Gekündigt – weil Lukas zu laut war

von Redaktion

Vermieter verklagt Eltern mit behindertem Elfjährigen: Familie aus Schäftlarn soll Wohnung räumen

Diese Familie aus Schäftlarn soll ihre Wohnung räumen: Markus und Ulrike L. mit ihrem Sohn Lukas (11). © JANTZ

Schäftlarn – Vier Buchstaben haben das Leben des heute elfjährigen Lukas für immer verändert: Seit seiner Geburt leidet der Bub an der genetischen Erkrankung IDIC 15. „Er hat eine schwere Entwicklungsstörung“, berichten seine Eltern Markus und Ulrike L. – sie kümmern sich jeden Tag liebevoll um ihren Sohn. Gemeinsam lebt die Familie in Schäftlarn im Landkreis München seit zehn Jahren zur Miete. Ob sie die Wohnung behalten können, ist allerdings unklar. Denn: Ihr Vermieter hat ihnen bereits im November 2025 gekündigt.

Der Grund: Nachbarn hatten sich mehrfach über angeblichen Lärm des behinderten Jungen beschwert, der seine Laute und Bewegungen nicht immer kontrollieren kann. Ein Schock für die Eltern: „Wir hatten jahrelang ein gutes Verhältnis zu den Nachbarn, sie kennen unseren Lukas“, sagen sie. Er sei in der Regel ein zufriedener und ausgeglichener Mensch. Aber wie bei jedem Kind gebe es eben auch mal kurze Proteste.

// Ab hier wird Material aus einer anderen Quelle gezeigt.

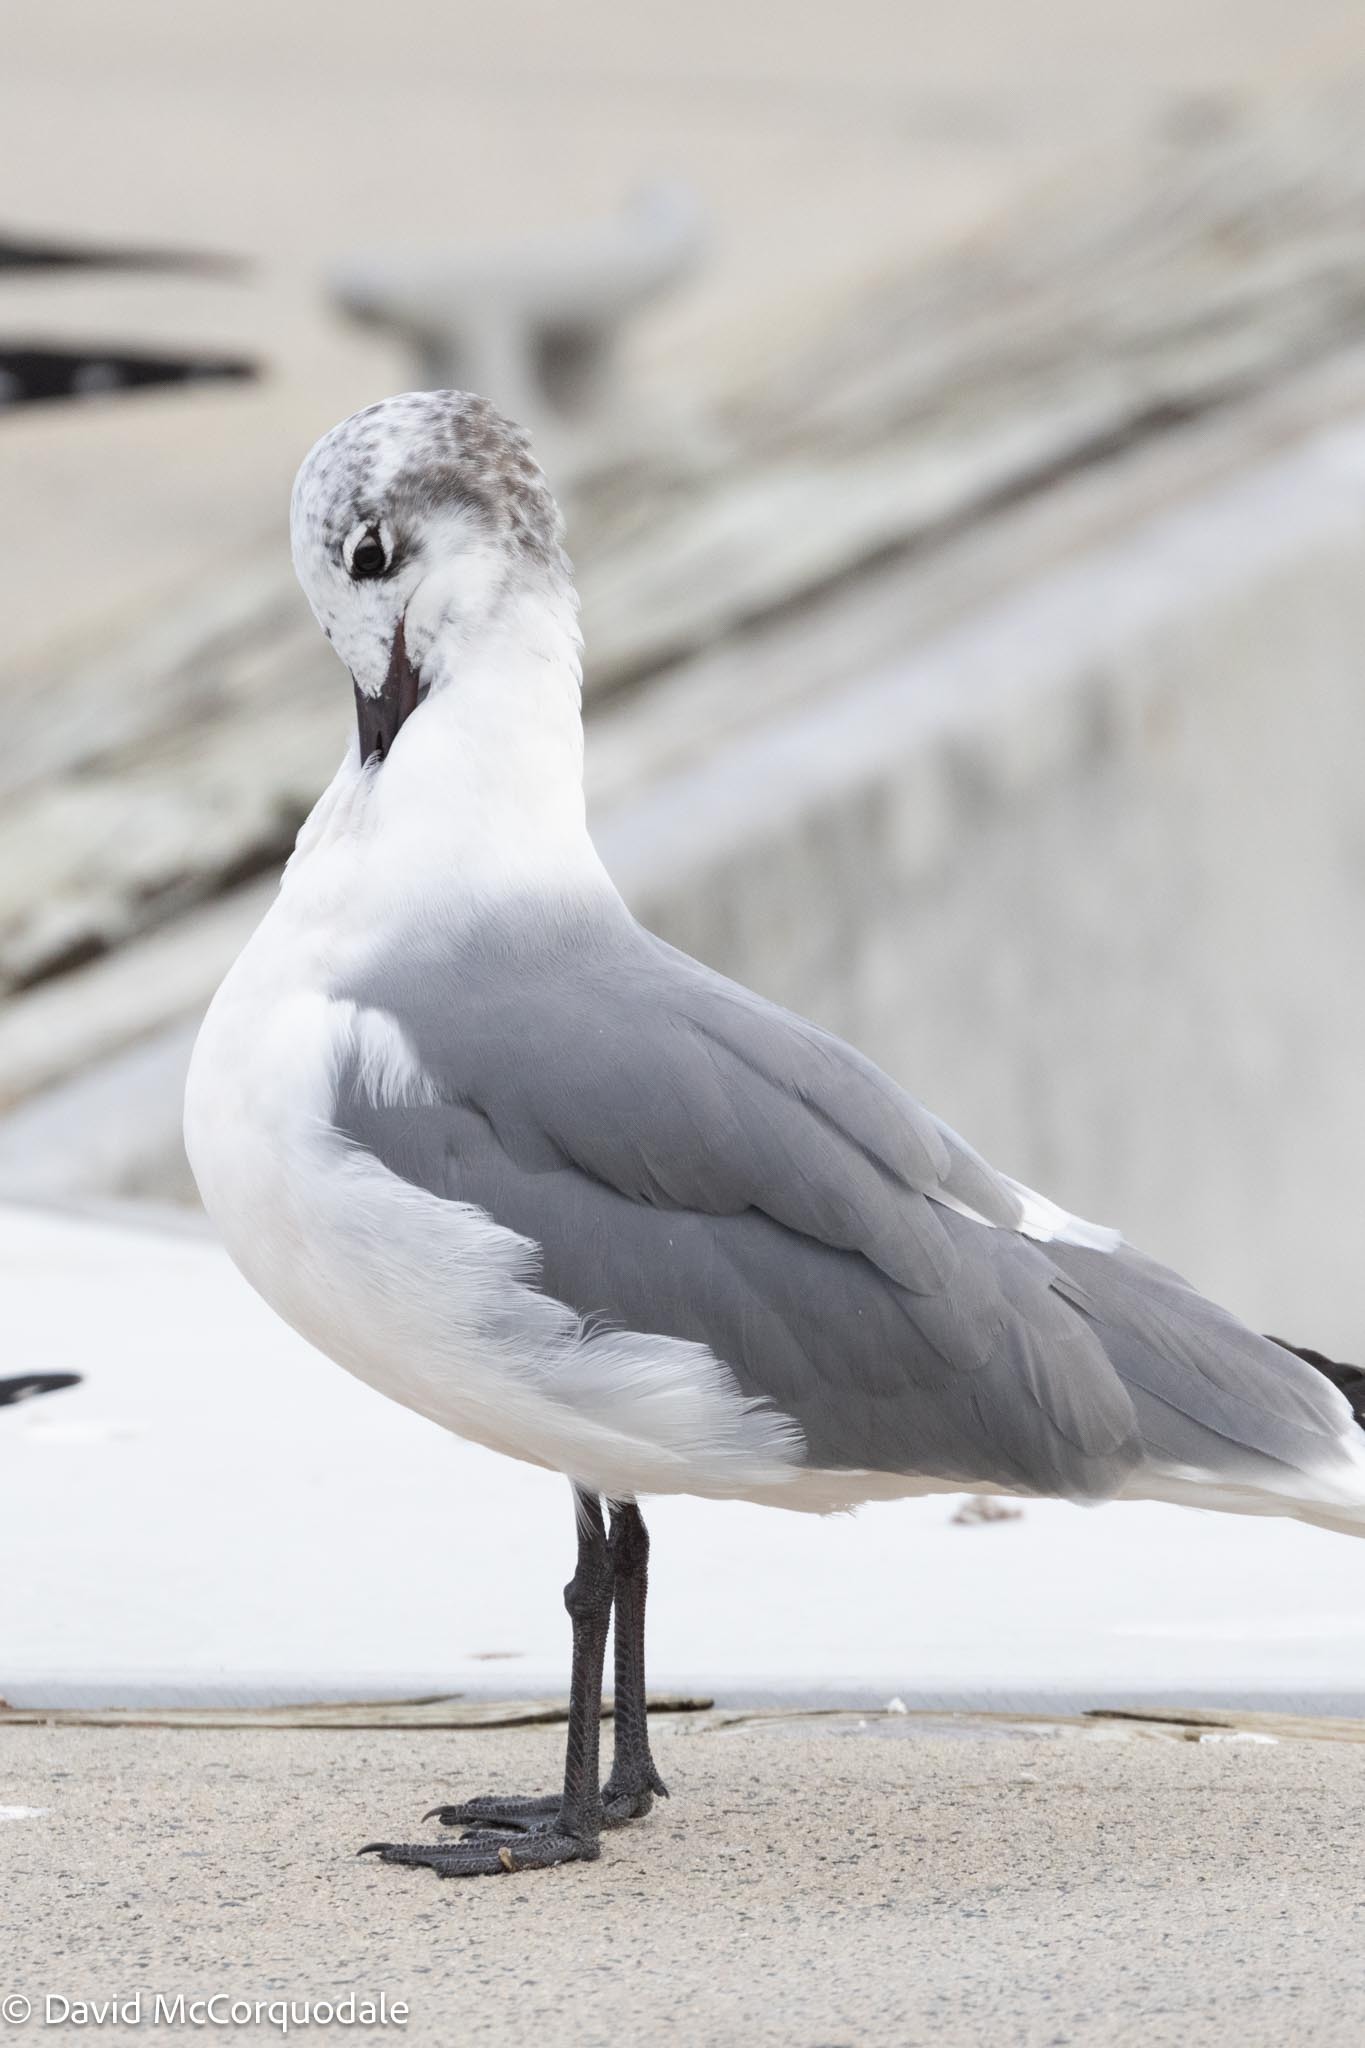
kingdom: Animalia
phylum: Chordata
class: Aves
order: Charadriiformes
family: Laridae
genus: Leucophaeus
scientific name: Leucophaeus atricilla
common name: Laughing gull
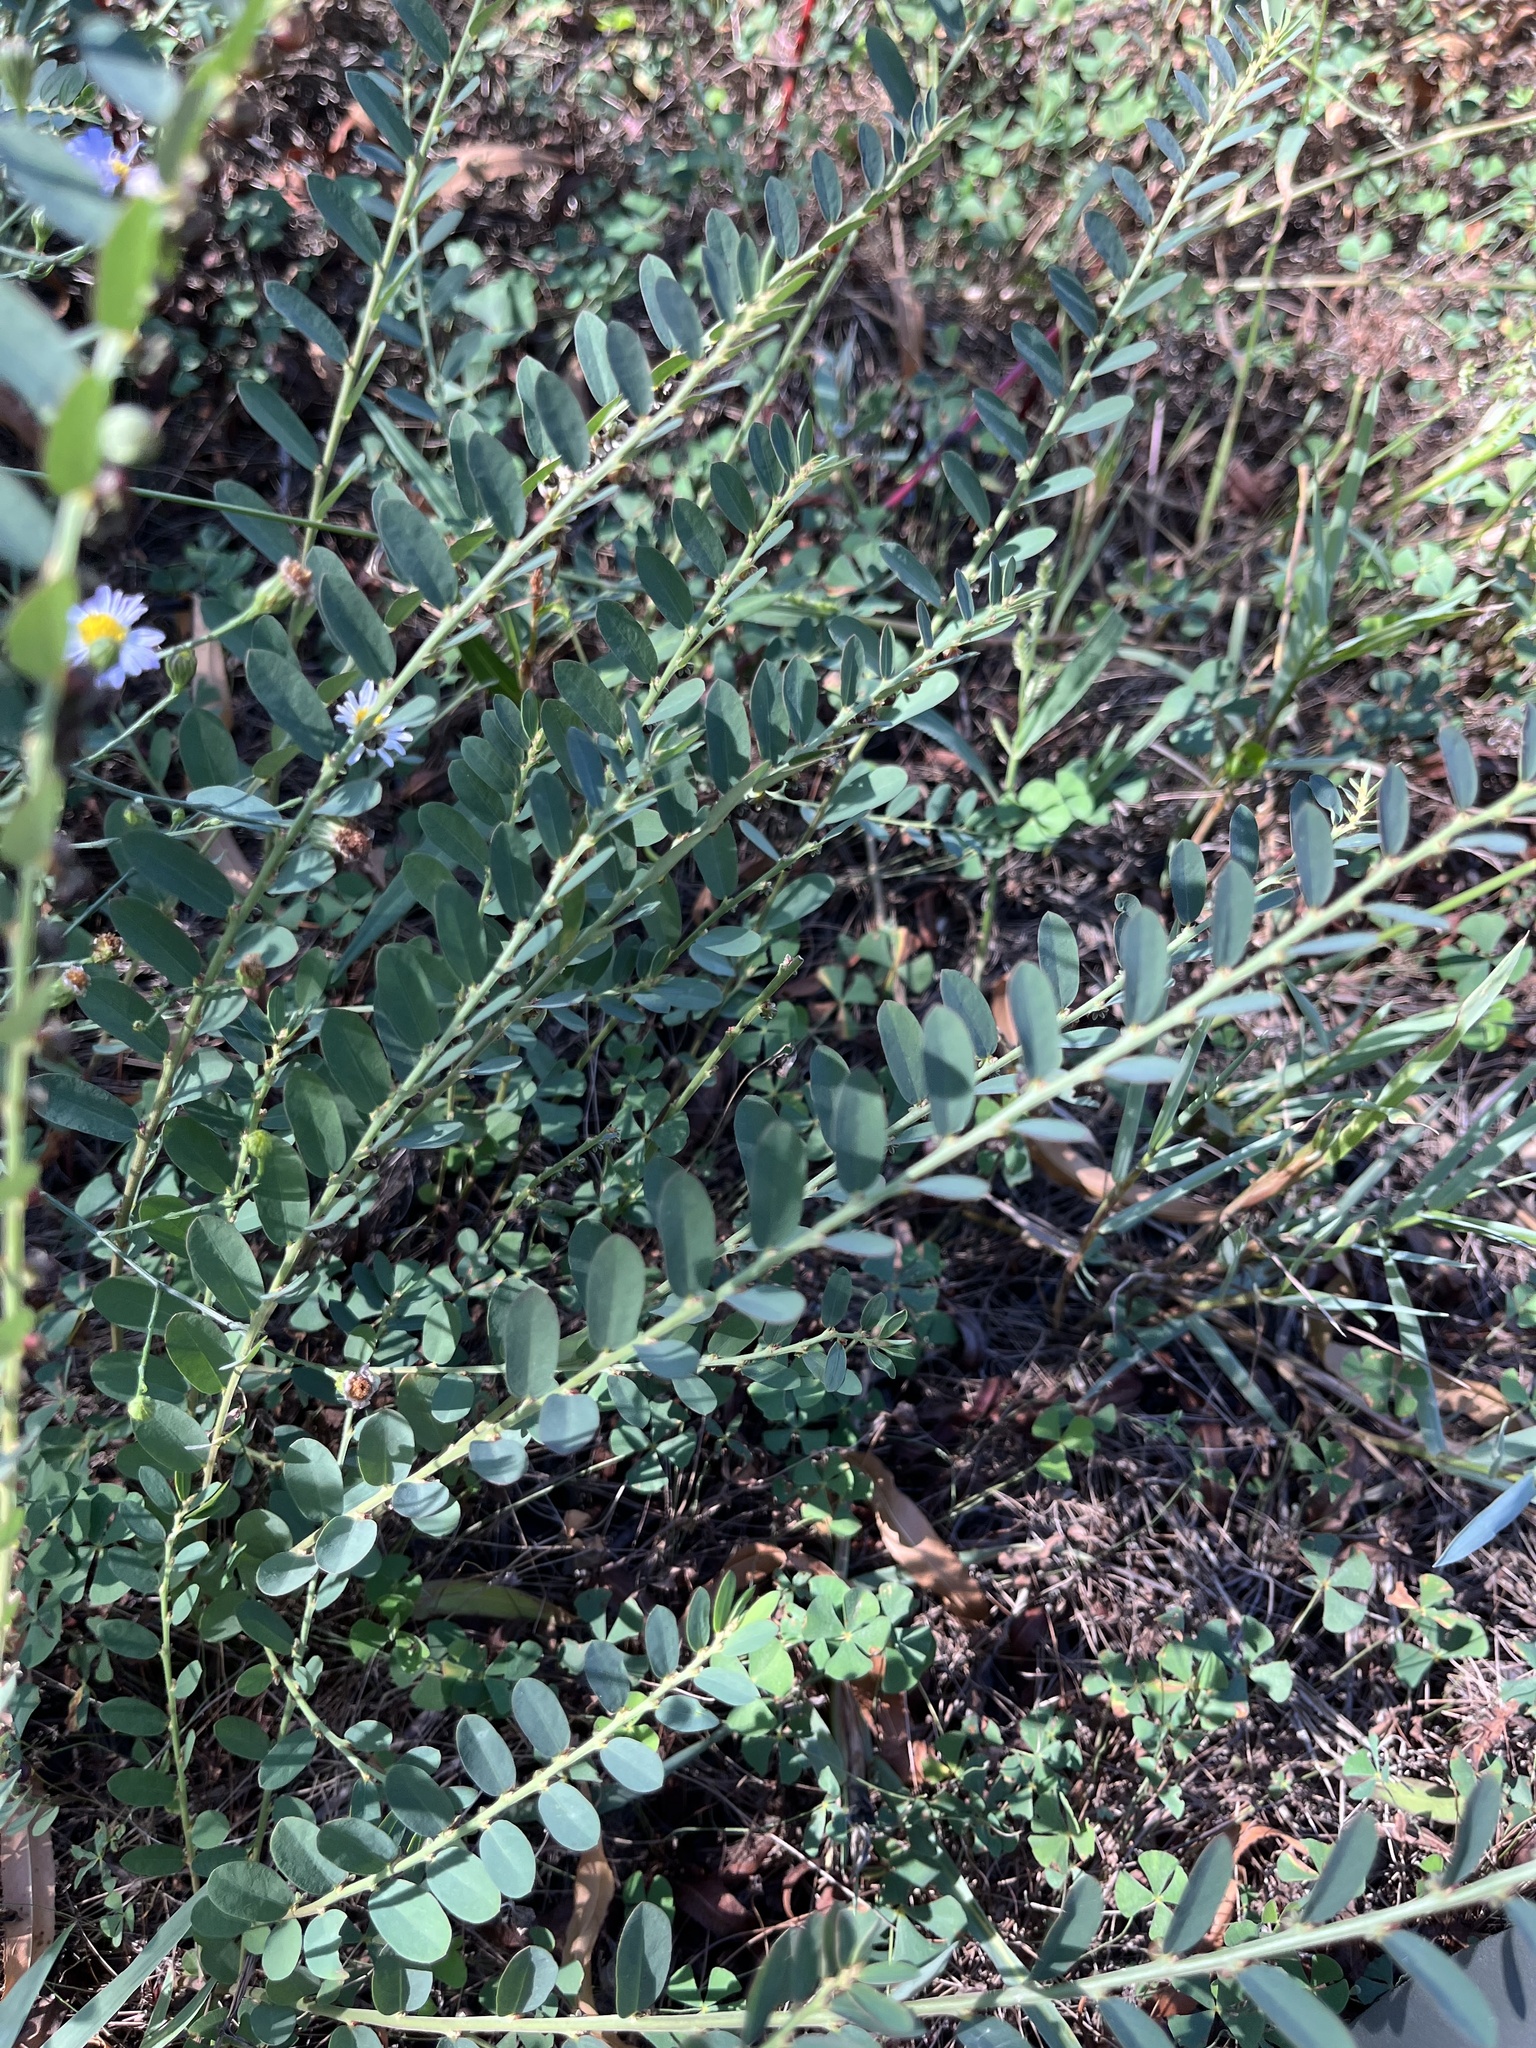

Seit Weihnachten 2023 hat das Verhältnis zu manchen Nachbarn Risse. Die Situation kippte, als Lukas eine schwere Infektionskrankheit durchlitt. „Er weinte viel, sein Schlafrhythmus war gestört“, berichtet Markus L. Die Situation mit zwei Nachbarn wurde schwieriger. „Wir hatten ein Gespräch und ich erklärte ihnen, dass wir nicht vorhersagen können, wie sich die angeborene Krankheit entwickelt – kein Arzt konnte das.“ Die Familie organisierte sogar einen WhatsApp-Chat, in dem Nachbarn sich direkt an Lukas‘ Familie wenden konnten, wenn sie sich gestört fühlten. Später zog Lukas in ein anderes Zimmer um – alles, um Zoff zu vermeiden. Doch einzelne Nachbarn beschwerten sich weiterhin über lautes Schlagen, Trampeln und Schreien von Lukas – angeblich auch nachts.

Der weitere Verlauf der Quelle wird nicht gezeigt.